In February, Columban Fathers held their first international Inter-religious Dialogue meeting in Pakistan. Columban missionaries, who serve poor and marginalized communities in 15 countries around the world, developed a Plan of Action under the theme “Widen the space of your tent, extend the curtains of your home, do not hold back.” (Is 54: 2)
Inter-religious dialogue was named as “an essential component of Columban Mission.” Nowhere is inter-religious dialogue needed more than in Pakistan. “Dialogue is seen by both religious and secular leaders as a way to build and strengthen relationships at all levels, to prevent the outbreak of conflict and to promote social cohesion. Believers from all the world’s religions face the same issues of injustice, discrimination, environmental destruction and climate change. We need to bring the wisdom of all traditions to bear on these issues so that together we can forge solutions to these pressing challenges.”
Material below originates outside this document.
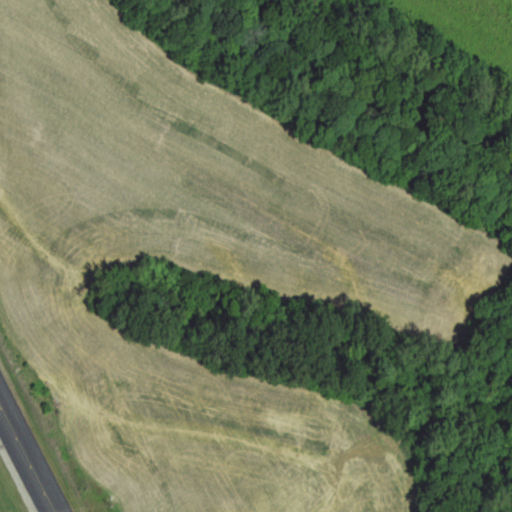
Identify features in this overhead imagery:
road: (28, 455)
Pakistan is the country most severely affected by targeted drone strikes, with the largest number of deaths from drone strikes in the world. Since 9/11, the use of targeted killings and drone warfare by the United States has skyrocketed. The number of actual drones operated by the U.S. military has increased from approximately 60 to 6000, and the number of deaths and injuries has increased nearly as much. President Obama has relied on target killings of suspected al-Qaeda and Taliban members in Afghanistan and Iraq, and in counterterrorism efforts in Pakistan, Yemen, and Somalia.
There has been much debate about the law used to justify these killings, the 2001 Authorization for the Use of Military Force (AUMF), which Congress passed just days after 9/11. Since “peacetime assassinations” by the U.S. government were banned in 1976, the debate centers on the issue of never-ending war. The Obama Administration asserts that we are at war with al-Qaeda and its supporters.
We and our partners on the Inter-faith Working Group on War Drones in Washington, D.C. advocate for Congress to repeal the AUMF, to stop contributing to violence, and to turn to the rule of law and civility.
Columban missionaries in Pakistan support alternatives to the violence: Bring those guilty of atrocities to justice in the International Criminal Court; call for a United Nations embargo on arms, military supplies, and funds to suspected al-Qaeda supporters; offer aid and support to local non-violence civil society groups, and mediation for local conflicts; and finally, fully–fund humanitarian aid to the millions desperately in need.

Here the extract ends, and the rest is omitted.